I wonder, does this mean that ACLs are stored in a machine dependent
way??
AFAIK, the general principle is:
- an ACL is bound to an UUID, not a name, or a UID, or a GID
- when an UUID is generated for an object (user, group...), that
UUID is (should be) unique throughout time and space
Note that the ACL I used is:
0: user:root allow read
and root is always uid 0.
Assuming you have to boxes on which root has been assigned an UUID, root
on box A is not root on box B, even if they both have the same name/UID.
Now, the root user will not always have an UUID.

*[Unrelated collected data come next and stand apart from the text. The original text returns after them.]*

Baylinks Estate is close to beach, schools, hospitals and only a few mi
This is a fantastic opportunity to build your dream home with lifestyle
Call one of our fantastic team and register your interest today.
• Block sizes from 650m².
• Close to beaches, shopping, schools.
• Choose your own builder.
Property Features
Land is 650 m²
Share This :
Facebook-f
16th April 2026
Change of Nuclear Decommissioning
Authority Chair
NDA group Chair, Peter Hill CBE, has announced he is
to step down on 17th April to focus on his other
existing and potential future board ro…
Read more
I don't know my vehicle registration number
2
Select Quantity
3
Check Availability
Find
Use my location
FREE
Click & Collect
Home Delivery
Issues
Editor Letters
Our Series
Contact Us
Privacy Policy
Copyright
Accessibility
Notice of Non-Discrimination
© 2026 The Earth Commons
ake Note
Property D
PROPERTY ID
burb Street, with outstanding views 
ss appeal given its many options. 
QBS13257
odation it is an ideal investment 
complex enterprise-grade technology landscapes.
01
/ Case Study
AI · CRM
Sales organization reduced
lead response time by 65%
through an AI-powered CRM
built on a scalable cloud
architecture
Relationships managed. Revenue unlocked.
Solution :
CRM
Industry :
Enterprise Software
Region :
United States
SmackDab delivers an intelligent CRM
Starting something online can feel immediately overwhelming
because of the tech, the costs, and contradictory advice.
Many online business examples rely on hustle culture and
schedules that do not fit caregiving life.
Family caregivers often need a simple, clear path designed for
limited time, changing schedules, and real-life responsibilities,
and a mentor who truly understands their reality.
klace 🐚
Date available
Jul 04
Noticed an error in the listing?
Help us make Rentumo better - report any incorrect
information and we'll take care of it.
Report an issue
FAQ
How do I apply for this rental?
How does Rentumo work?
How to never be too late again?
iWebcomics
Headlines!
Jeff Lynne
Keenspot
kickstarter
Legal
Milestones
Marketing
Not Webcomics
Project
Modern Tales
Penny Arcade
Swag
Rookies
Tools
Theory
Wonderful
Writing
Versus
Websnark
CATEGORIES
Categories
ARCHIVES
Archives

This is for example the case on a OS X client on which root has never
been activated and/or never logged in.
In such a case, it seems that a temporary UUID will be associated to root:
FFFFEEEE-DDDD-CCCC-BBBB-AAAA00000000
More generally, every user without an explicit UUID will have
FFFFEEEE-DDDD-CCCC-BBBB-AAAAuuuuuuuu
as a temporary UUID, where uuuuuuuu is the user's UID.
In such cases, users on differing boxes may share a same (pseudo-)UUID
and thus have "portable" ACLs.
I will try with a removable drive (or will someone else on the list
do it...?)
Provided the drive is attached to a box using the directory (Netinfo,
LDAP...) with the relevant info, there should be no problem.